======== TASK INPUTS ========

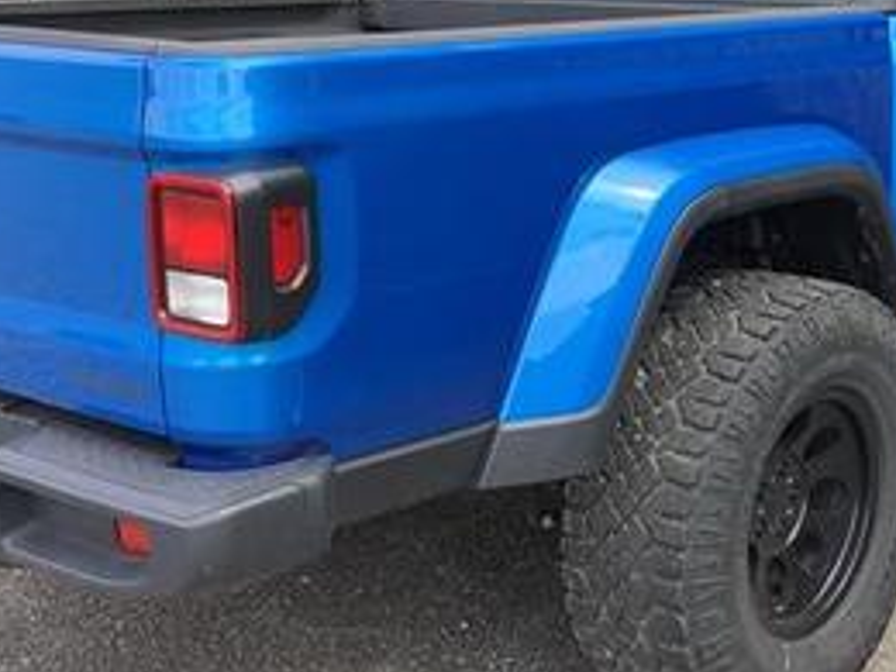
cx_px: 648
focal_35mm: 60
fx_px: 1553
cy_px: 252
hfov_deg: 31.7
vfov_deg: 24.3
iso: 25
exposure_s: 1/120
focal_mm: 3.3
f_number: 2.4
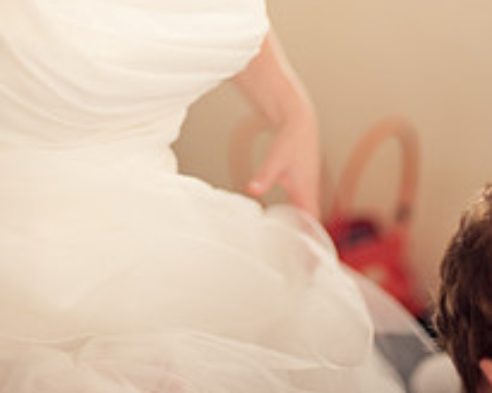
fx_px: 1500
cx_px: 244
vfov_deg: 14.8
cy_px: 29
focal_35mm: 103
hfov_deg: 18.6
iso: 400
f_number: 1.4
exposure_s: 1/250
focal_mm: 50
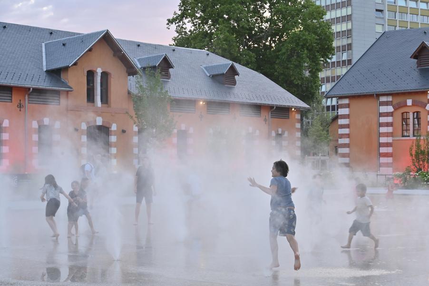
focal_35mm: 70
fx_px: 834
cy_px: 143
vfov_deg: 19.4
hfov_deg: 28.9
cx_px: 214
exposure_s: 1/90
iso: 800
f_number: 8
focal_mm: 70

========
======== TASK INPUTS ========

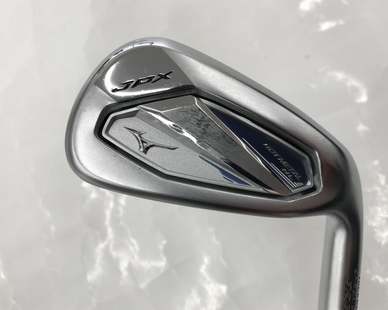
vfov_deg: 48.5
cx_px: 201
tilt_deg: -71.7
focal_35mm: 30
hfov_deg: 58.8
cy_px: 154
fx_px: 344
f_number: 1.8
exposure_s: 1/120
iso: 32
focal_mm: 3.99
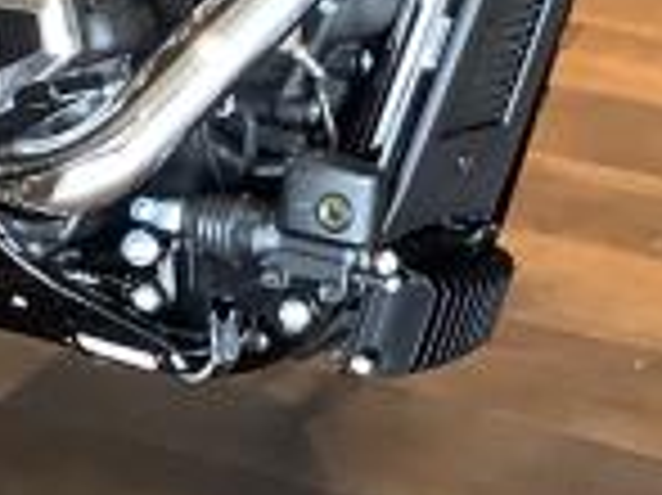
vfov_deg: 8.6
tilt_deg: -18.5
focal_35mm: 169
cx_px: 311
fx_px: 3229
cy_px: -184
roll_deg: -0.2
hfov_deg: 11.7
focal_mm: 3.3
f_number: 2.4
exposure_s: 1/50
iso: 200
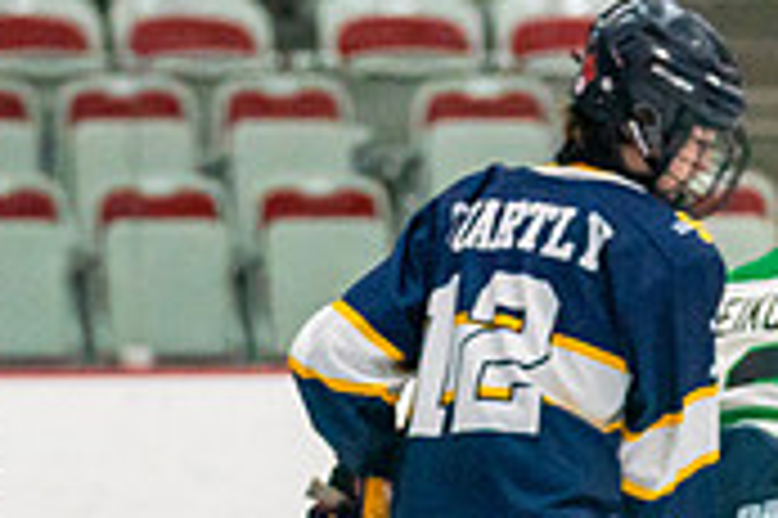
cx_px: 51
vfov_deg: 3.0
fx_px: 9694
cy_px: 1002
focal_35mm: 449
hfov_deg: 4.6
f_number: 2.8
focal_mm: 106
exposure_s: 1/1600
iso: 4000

========

GOAL OF THE EXERCISE
Give back, exactly and without pictures, the stretch of the records above from the line containing "f_number: 1.4" through the line containing "focal_mm: 70", with both end lines included.

TASK RESPONSE
f_number: 1.4
exposure_s: 1/250
focal_mm: 50
focal_35mm: 70
fx_px: 834
cy_px: 143
vfov_deg: 19.4
hfov_deg: 28.9
cx_px: 214
exposure_s: 1/90
iso: 800
f_number: 8
focal_mm: 70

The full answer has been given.